Desde la Catedral salimos a callejear por Vegueta y acompañé a Valeria hasta el Museo Canario. La quise dejar sola en ese espacio casi sagrado que creó Gregorio Chil y Naranjo contra el olvido. No le conté lo que iba a encontrar en la segunda planta. Visitó la biblioteca y el trabajo, casi impagable y diario, que realizan allí Juan Gómez Pamo, Luis Regueira y Fernando Betancor y ya, con la distancia de los días y las sombras, sí me contó: "De los lugares visitados, me quedo con la magnífica sala Verneau del Museo Canario, dedicada a la antropología física. Una espléndida danza fúnebre que con los huesos escribe una biografía. Los dolores y enfermedades, las deformidades congénitas y las derivadas de las violencias padecidas por la población aborigen de Gran Canaria nos hablan desde ese pasado óseo y sus marcas". Y para seguir las marcas de la vida, lo que Faulkner decía que hacían quienes escribían, esto es, aproximarse todo lo posible al conocimiento humano, nos fuimos a la casa de alguien a quien los dos tenemos como un ejemplo de tenacidad, de talento y, sobre todo, de gran obervador de todo lo que acontece en esas rúas con los eventos consuetudinarios de los que escribía Antonio Machado. Cruzamos el Guiniguada después de explicarle a Valeria dónde estaban los puentes y por dónde seguía corriendo, sumergido y silente, el barranco, y llegamos a la Casa de Benito Pérez Galdós, y de ahí la amiga y escritora rosarina que vive en Madrid, y que recorre a diario esa ciudad con el mismo sigilo y el mismo asombro galdosiano, sí reconocía que "sorprende el artista polifacético que fue Galdós".

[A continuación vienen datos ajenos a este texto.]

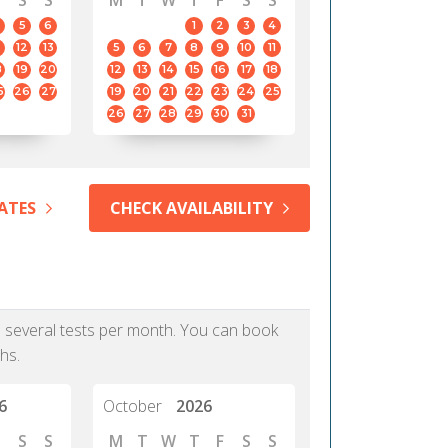
S
S
M
T
W
T
F
S
S
5
6
1
2
3
4
12
13
5
6
7
8
9
10
11
8
19
20
12
13
14
15
16
17
18
5
26
27
19
20
21
22
23
24
25
26
27
28
29
30
31
ATES
CHECK AVAILABILITY
as several tests per month. You can book
hs.
6
October
2026
S
S
M
T
W
T
F
S
S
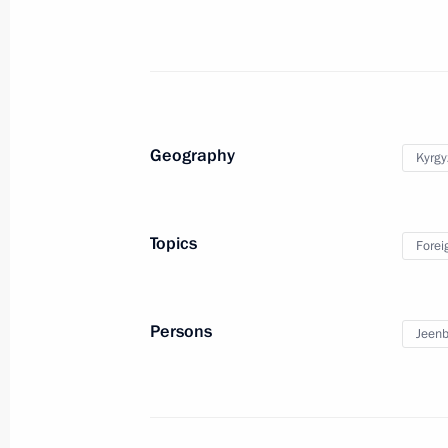
November 20, 2019, 14:30
Greetings on the opening of the 26t
Council of the CIS Heads of Tax Serv
Geography
Kyrgy
November 20, 2019, 11:00
Topics
Forei
November 19, 2019, Tuesday
Meeting with Deputy Prime Minister
Persons
Jeenb
November 19, 2019, 15:45
The Kremlin, Mosc
On November 21, Vladimir Putin will 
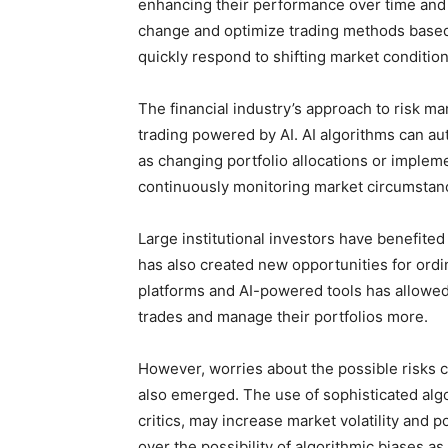
enhancing their performance over time and 
change and optimize trading methods based
quickly respond to shifting market condition
The financial industry’s approach to risk 
trading powered by AI. AI algorithms can au
as changing portfolio allocations or implem
continuously monitoring market circumstanc
Large institutional investors have benefited 
has also created new opportunities for ordi
platforms and AI-powered tools has allowed
trades and manage their portfolios more.
However, worries about the possible risks 
also emerged. The use of sophisticated alg
critics, may increase market volatility and
over the possibility of algorithmic biases as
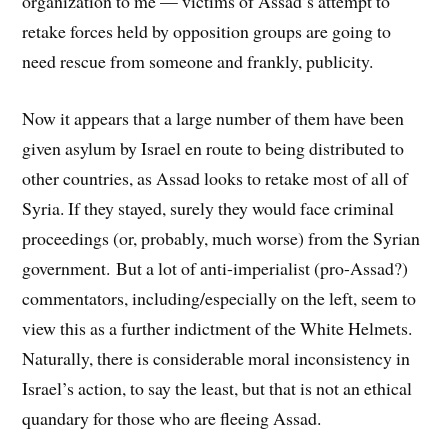
organization to me — victims of Assad’s attempt to
retake forces held by opposition groups are going to
need rescue from someone and frankly, publicity.
Now it appears that a large number of them have been
given asylum by Israel en route to being distributed to
other countries, as Assad looks to retake most of all of
Syria. If they stayed, surely they would face criminal
proceedings (or, probably, much worse) from the Syrian
government. But a lot of anti-imperialist (pro-Assad?)
commentators, including/especially on the left, seem to
view this as a further indictment of the White Helmets.
Naturally, there is considerable moral inconsistency in
Israel’s action, to say the least, but that is not an ethical
quandary for those who are fleeing Assad.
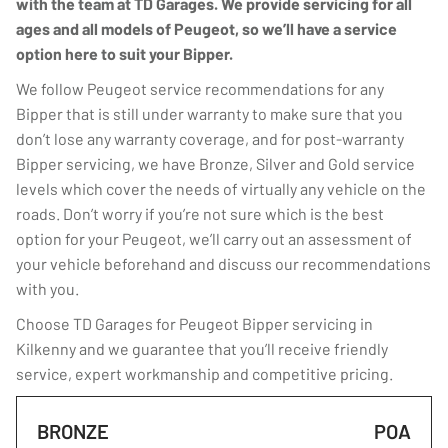
with the team at TD Garages. We provide servicing for all
ages and all models of Peugeot, so we’ll have a service
option here to suit your Bipper.
We follow Peugeot service recommendations for any
Bipper that is still under warranty to make sure that you
don’t lose any warranty coverage, and for post-warranty
Bipper servicing, we have Bronze, Silver and Gold service
levels which cover the needs of virtually any vehicle on the
roads. Don’t worry if you’re not sure which is the best
option for your Peugeot, we’ll carry out an assessment of
your vehicle beforehand and discuss our recommendations
with you.
Choose TD Garages for Peugeot Bipper servicing in
Kilkenny and we guarantee that you’ll receive friendly
service, expert workmanship and competitive pricing.
BRONZE
POA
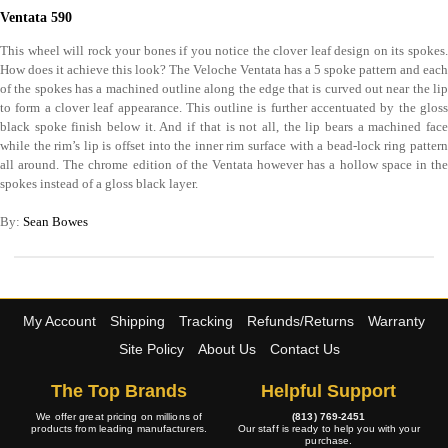
Ventata 590
This wheel will rock your bones if you notice the clover leaf design on its spokes.
How does it achieve this look? The Veloche Ventata has a 5 spoke pattern and each
of the spokes has a machined outline along the edge that is curved out near the lip
to form a clover leaf appearance. This outline is further accentuated by the gloss
black spoke finish below it. And if that is not all, the lip bears a machined face
while the rim’s lip is offset into the inner rim surface with a bead-lock ring pattern
all around. The chrome edition of the Ventata however has a hollow space in the
spokes instead of a gloss black layer.
By:
Sean Bowes
My Account
Shipping
Tracking
Refunds/Returns
Warranty
Site Policy
About Us
Contact Us
The Top Brands
Helpful Support
We offer great pricing on millions of
(813) 769-2451
products from leading manufacturers.
Our staff is ready to help you with your
purchase.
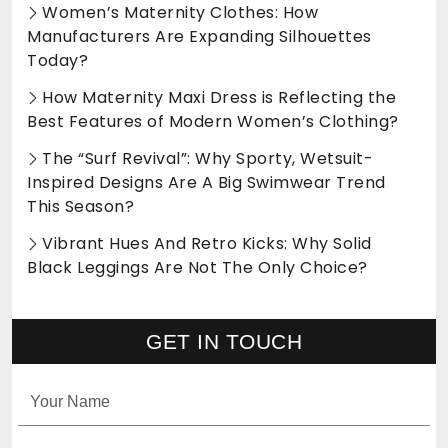
Women’s Maternity Clothes: How
Manufacturers Are Expanding Silhouettes
Today?
How Maternity Maxi Dress is Reflecting the
Best Features of Modern Women’s Clothing?
The “Surf Revival”: Why Sporty, Wetsuit-
Inspired Designs Are A Big Swimwear Trend
This Season?
Vibrant Hues And Retro Kicks: Why Solid
Black Leggings Are Not The Only Choice?
GET IN TOUCH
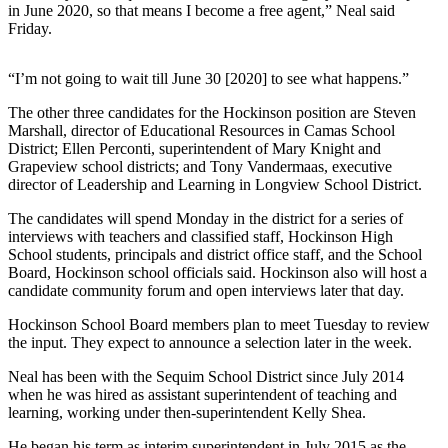
News
in June 2020, so that means I become a free agent,” Neal said
Friday.
Crime
&
“I’m not going to wait till June 30 [2020] to see what happens.”
Justice
The other three candidates for the Hockinson position are Steven
Business
Marshall, director of Educational Resources in Camas School
District; Ellen Perconti, superintendent of Mary Knight and
Clallam
Grapeview school districts; and Tony Vandermaas, executive
County
director of Leadership and Learning in Longview School District.
News
The candidates will spend Monday in the district for a series of
interviews with teachers and classified staff, Hockinson High
Jefferson
School students, principals and district office staff, and the School
County
Board, Hockinson school officials said. Hockinson also will host a
News
candidate community forum and open interviews later that day.
Submit
Hockinson School Board members plan to meet Tuesday to review
the input. They expect to announce a selection later in the week.
A
Photo
Neal has been with the Sequim School District since July 2014
when he was hired as assistant superintendent of teaching and
Submit
learning, working under then-superintendent Kelly Shea.
A
He began his term as interim superintendent in July 2015 as the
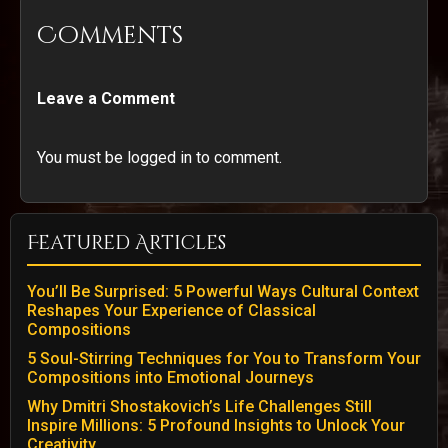
Comments
Leave a Comment
You must be logged in to comment.
Featured Articles
You’ll Be Surprised: 5 Powerful Ways Cultural Context
Reshapes Your Experience of Classical
Compositions
5 Soul-Stirring Techniques for You to Transform Your
Compositions into Emotional Journeys
Why Dmitri Shostakovich’s Life Challenges Still
Inspire Millions: 5 Profound Insights to Unlock Your
Creativity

 “En su casa-museo —nos cuenta Valeria—, pude ver algunas de sus pinturas marítimas, los muebles que diseñó, su piano, sus lecturas; en suma, pude ser testigo de los vestigios de una mente artística, inquieta y curiosa, cuyos deseos son hoy solo un puñado de recuerdos. Todo el resto es literatura". Y así es, todo el resto es literatura, aquel espejo en el camino del que hablaba Stendhal, lo que vemos y lo que no vemos cuando nos asomamos a las ciudades que habitamos sin darnos cuenta muchas veces de todas las palabras que uno puede encontrar cada día cuando camina por ellas. Siempre que llega alguien y nos ve por vez primera es como si estrenáramos el mundo ante otros ojos. Eso sucede también con las calles y las plazas que habitamos. Y luego está el mar, pero como dice Valeria, "nunca cabe su magnificencia ni la belleza azul en las palabras que lo describen".